17 February 2011

Rail travel in Europe - ideas and deals of the month

Drive-Alive is about more than just driving in Europe - we also promote other forms of surface travel (our last post was about cycle trails in Normandy) and this post has some suggestions for getting to a few of Europe's most popular destinations by train.

Disneyland Paris by train from £69 rtn
Eurostar trains run from London St Pancras and Asford International direct to Disneyland Paris. This is a great way to reach this most popular of family destinations, especially with kids. There's plenty of room for them to get up and stretch their legs and what child doesn't enjoy the magic of a train journey?

Florence by train from £131 rtn
Avoid all the hassle of budget flights and airport delays. Catch the Eurostar direct to Paris then change to the overnight sleeper to Florence, waking refreshed and ready to enjoy all the treasures this famous city has to offer.

Paris by train from £69 rtn
Nowadays the only sensible way to get right into the heart of the City of Light, the Eurostar from St Pancras takes just 2 and a quarter hours. Enjoy Paris in springtime.

Geneva by train from £105 rtn
Geneva enjoys a spectacular situation on the shores of Lake Geneva, with the Alps as a magnificent backdrop. With a journey time (not counting transfer in Paris) of just 5 and three quarter hours from St Pancras to the centre of Geneva, you can be booking in to your hotel with time for a stroll along the Lake before dinner.

Rome by train from £131 rtn
Rome needs no introduction, just to say that taking the train is a stress-free way to arrive right in the centre of the Imperial City. The journey takes 17 hours and only one change of train in Paris, from the Eurostar to the comfortable high speed sleeper. And when you arrive, it's only mid-morning!

Nice by train from £119 rtn
The French Riviera still retains the glamour and charm that has attracted visitors over the years. The train journey takes less than 8 hours from St Pancras, excluding the transfer in Paris, and you get to enjoy the spectacular scenery of the Cote d'Azur over breakfast!

These are just a few of the great destinations available by modern comfortable high speed trains. We hope you agree, it's time to let the train take the strain!

For more about Trains in Europe click here.

1 February 2011

Cycling in Normandy on Voies Vertes

The authorities in both France and England are looking for feedback regarding the facilities for cyclists at the ferry ports and what they think of the signage, as well as views on the paths themselves. So when you reach the ports you are likely to be handed a questionnaire. Complete this and you will help to shape the cycle newtork of Europe!

The French are well advanced in setting up a nation-wide network of Voies Vertes (Green Ways) for cycling and walking. There are still gaps in this network but some excellent sections have now been completed and some of the best are in Upper Normandy (Haute-Normandie) and Lower Normandie (Basse-Normandie).
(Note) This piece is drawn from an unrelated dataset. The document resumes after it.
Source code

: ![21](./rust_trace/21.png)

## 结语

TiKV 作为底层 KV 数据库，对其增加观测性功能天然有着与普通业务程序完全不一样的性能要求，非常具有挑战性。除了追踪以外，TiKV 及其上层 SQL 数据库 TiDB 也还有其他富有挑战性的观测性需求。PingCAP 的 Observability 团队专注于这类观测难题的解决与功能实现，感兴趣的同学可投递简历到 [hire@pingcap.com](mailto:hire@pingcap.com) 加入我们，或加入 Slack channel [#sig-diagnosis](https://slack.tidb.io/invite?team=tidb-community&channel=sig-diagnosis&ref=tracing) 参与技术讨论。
Normandy is easily reached by ferry from England. You can either book as a foot passenger and pay a small extra fee for your bike, or, if you want the freedom to try out different routes you might like to take your bikes by car. Just make sure that when you book you complete the section confirming you will be carrying bikes. This is especially important if the bikes are roof-mounted, as you will need to be allocated a high space on the ferry.

Ferry crossings to France from the UK.

The longest of these routes is the Véloroute du littoral en Seine-Maritime which runs for 172 km from Le Tréport to Le Havre along the coast. It's not a true Voie Verte becaus some of it is on quiet roads, hence the title "Véloroute". If you don't take a car you can join this route 40 km south of Le Tréport at Dieppe, which can be reached using Transmanche ferries from Newhaven, and from Le Havre the ferry travels to Portsmouth. Or of course you can travel in the reverse direction.

Or maybe you'd like to try some shorter options. For example there's the Voie Verte de la Seine à l'Eure, a 20 km voie verte south of Rouen, along the banks of the Eure. Or how about a gentle 13 km ride along the Voies Vertes de la Vallée de la Charentonne in central Haute Normandie.

As you can see these Voies Vertes cater for all levels of cycling ability, so they are perfect for a family trip or a good long ride for the more enthusiastic. Normandy is a beautiful region of France and can really be appreciated by bike. It is a region of wooded valleys, forests and rolling hills, dotted with pretty timbered houses in old villages.

For more information on all the Voies Vertes in Upper Normandie.
For more information on all the Voies Vertes in Lower Normandie.

Both the sites are currently only in French, although there are plans to present them in English and German.